#### Study text:
- - - - - - -
His question was referring to Fauci’s changing stance on pandemic school closures that drew criticism in late 2020.
Scott Atlas (L), a senior fellow at the Hoover Institution, and White House press secretary Kayleigh McEnany arrive ahead of President Donald Trump for a press conference at the White House in Washington on Aug. 12, 2020. (Andrew Harnik/AP Photo, File)
Scott Atlas (L), a senior fellow at the Hoover Institution, and White House press secretary Kayleigh McEnany arrive ahead of President Donald Trump for a press conference at the White House in Washington on Aug. 12, 2020. (Andrew Harnik/AP Photo, File)

He further questioned if there had been any “cover-up” of funding from the National Institutes of Health (NIH) in Fauci’s division, citing the awards to the Wuhan Institute of Virology through the New York nonprofit EcoHealth Alliance as an example.

EcoHealth Alliance, which continues to receive millions of dollars in grants from the NIH, was subjected to scrutiny by multiple federal agencies over its partnership with the Wuhan lab. The Office of Investigations of the Department of Health and Human Services in late 2020 briefly opened a probe over alleged “major fraud against the United States.” The probe was closed in January 2021, according to internal documents, which had the reasons for the closure redacted. The allegation states that “the COVID-19 virus was generated in ... China with the assistance of an NIH Grant.”
- - - - - - -
#### Data shown:
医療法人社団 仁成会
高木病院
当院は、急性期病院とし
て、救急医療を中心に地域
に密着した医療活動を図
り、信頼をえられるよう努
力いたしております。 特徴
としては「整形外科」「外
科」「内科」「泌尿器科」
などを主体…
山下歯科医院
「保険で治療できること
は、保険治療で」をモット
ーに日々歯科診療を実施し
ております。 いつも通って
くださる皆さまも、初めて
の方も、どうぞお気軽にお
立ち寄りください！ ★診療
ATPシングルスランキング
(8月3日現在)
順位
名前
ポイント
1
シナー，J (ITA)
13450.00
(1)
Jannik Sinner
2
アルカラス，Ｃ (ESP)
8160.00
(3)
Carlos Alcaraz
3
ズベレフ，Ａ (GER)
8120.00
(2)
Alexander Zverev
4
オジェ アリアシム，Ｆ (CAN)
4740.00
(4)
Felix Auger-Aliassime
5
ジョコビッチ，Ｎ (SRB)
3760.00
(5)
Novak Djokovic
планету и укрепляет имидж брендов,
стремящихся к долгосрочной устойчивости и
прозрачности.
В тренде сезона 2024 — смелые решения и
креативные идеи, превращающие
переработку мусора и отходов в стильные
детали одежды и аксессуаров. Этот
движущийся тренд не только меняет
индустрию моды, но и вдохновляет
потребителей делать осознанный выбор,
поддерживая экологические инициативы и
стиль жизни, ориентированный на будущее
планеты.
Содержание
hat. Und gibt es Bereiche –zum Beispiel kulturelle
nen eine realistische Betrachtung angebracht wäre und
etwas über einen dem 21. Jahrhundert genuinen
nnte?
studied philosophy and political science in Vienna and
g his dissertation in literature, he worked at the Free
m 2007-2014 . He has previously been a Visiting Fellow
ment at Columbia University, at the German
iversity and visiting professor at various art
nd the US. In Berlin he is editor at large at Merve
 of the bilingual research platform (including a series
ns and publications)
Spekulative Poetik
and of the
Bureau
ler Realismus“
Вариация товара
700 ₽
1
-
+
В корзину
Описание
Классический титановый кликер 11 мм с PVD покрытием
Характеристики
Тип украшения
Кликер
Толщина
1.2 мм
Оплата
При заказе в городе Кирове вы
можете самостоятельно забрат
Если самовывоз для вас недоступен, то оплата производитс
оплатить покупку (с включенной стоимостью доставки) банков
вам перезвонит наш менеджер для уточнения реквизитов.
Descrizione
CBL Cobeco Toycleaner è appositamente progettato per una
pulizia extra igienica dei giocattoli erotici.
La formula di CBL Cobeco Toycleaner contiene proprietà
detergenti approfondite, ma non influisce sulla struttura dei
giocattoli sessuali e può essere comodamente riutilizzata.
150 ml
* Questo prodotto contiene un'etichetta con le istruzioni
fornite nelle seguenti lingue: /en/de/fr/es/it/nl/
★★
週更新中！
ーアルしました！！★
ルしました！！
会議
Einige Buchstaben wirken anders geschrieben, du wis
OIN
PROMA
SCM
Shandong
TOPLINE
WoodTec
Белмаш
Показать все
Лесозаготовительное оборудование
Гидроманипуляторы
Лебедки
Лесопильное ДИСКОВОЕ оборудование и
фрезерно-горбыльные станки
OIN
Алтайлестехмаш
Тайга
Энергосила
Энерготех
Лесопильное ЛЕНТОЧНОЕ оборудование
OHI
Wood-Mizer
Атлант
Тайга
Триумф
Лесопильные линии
- - - - - - -
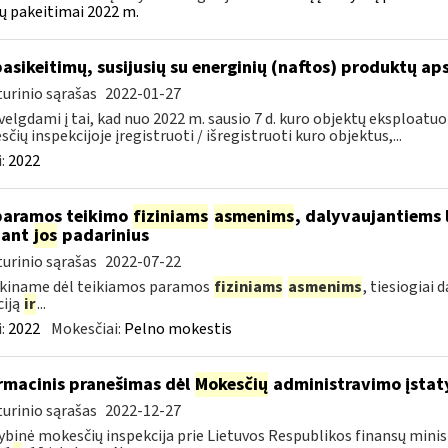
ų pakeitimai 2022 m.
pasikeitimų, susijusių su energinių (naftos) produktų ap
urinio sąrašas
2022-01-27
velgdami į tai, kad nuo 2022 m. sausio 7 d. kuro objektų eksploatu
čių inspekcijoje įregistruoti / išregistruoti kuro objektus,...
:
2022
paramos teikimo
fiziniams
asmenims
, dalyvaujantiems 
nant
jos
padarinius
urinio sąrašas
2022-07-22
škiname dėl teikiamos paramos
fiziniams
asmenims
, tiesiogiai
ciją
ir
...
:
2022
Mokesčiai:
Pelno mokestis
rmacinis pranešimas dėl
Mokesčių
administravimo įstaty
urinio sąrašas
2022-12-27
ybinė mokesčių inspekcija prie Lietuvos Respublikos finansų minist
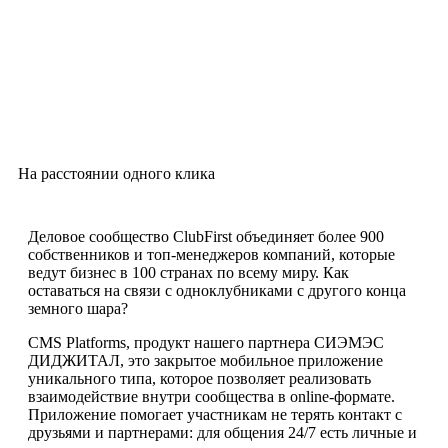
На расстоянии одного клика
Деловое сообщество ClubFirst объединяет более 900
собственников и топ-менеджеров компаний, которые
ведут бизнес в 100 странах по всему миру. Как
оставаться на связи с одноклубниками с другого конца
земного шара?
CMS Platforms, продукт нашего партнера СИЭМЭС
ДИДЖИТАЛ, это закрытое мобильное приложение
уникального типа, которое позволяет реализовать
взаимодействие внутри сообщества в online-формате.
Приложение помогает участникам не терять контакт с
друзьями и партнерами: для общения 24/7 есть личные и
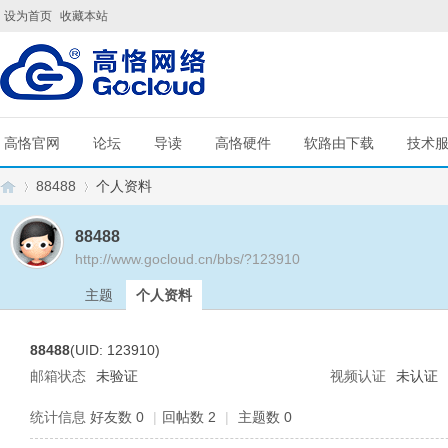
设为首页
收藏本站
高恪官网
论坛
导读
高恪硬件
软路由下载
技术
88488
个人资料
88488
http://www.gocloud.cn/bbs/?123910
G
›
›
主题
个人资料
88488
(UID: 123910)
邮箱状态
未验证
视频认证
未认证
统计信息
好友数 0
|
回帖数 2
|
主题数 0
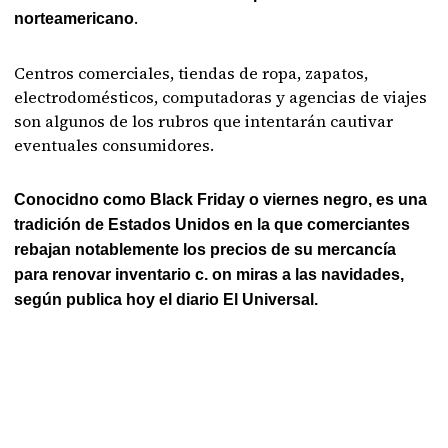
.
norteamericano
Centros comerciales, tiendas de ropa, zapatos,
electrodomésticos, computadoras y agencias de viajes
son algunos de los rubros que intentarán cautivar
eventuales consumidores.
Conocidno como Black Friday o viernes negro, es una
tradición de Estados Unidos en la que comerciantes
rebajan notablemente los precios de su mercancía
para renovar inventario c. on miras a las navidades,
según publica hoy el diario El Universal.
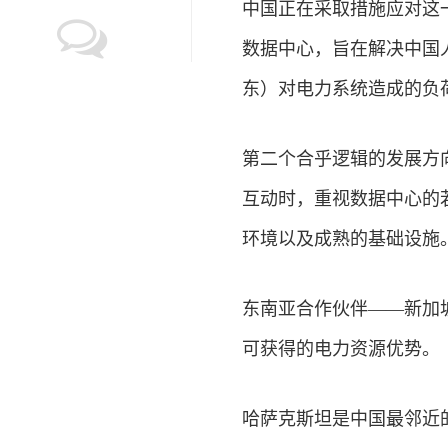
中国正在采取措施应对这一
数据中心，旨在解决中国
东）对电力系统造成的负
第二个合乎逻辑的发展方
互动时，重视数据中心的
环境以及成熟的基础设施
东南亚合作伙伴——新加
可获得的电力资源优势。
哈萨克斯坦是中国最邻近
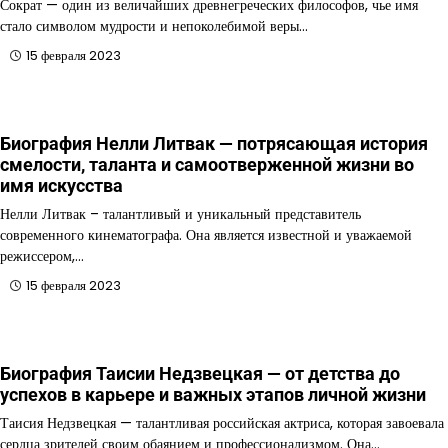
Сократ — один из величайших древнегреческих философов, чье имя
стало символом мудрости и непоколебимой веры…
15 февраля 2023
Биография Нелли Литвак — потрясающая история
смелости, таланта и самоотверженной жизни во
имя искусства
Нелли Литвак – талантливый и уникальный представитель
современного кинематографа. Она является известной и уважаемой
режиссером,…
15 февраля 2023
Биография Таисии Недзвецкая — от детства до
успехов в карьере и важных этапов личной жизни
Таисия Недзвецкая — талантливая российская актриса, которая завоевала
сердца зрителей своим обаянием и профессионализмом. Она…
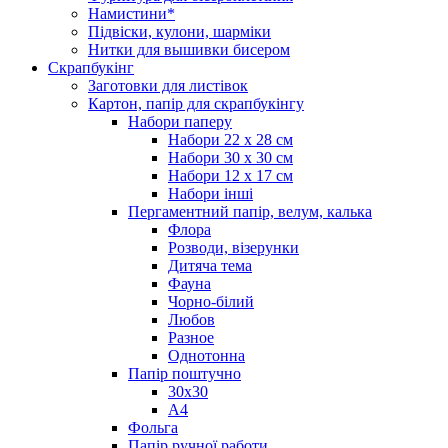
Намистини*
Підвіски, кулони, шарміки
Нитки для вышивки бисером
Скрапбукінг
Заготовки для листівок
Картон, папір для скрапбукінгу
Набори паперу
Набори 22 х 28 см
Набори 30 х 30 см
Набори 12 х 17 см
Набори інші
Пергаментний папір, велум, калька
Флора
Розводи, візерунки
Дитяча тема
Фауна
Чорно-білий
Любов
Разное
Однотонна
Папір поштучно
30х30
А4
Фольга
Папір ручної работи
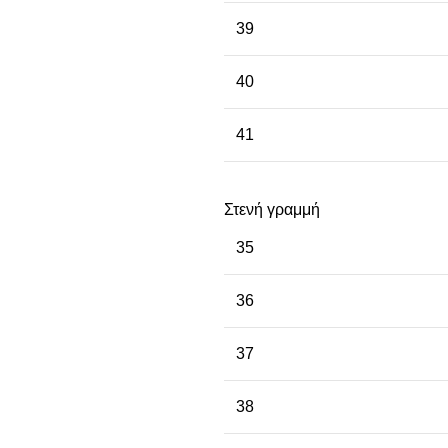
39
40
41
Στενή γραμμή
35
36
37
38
- - - - - - -
#### Your instructions:
Write out, word for word, the passage of the excerpt on Fauci and EcoHealth Alliance starting with "His question was" and going on through "as an example.".

#### Exercise result:
His question was referring to Fauci’s changing stance on pandemic school closures that drew criticism in late 2020.
Scott Atlas (L), a senior fellow at the Hoover Institution, and White House press secretary Kayleigh McEnany arrive ahead of President Donald Trump for a press conference at the White House in Washington on Aug. 12, 2020. (Andrew Harnik/AP Photo, File)
Scott Atlas (L), a senior fellow at the Hoover Institution, and White House press secretary Kayleigh McEnany arrive ahead of President Donald Trump for a press conference at the White House in Washington on Aug. 12, 2020. (Andrew Harnik/AP Photo, File)

He further questioned if there had been any “cover-up” of funding from the National Institutes of Health (NIH) in Fauci’s division, citing the awards to the Wuhan Institute of Virology through the New York nonprofit EcoHealth Alliance as an example.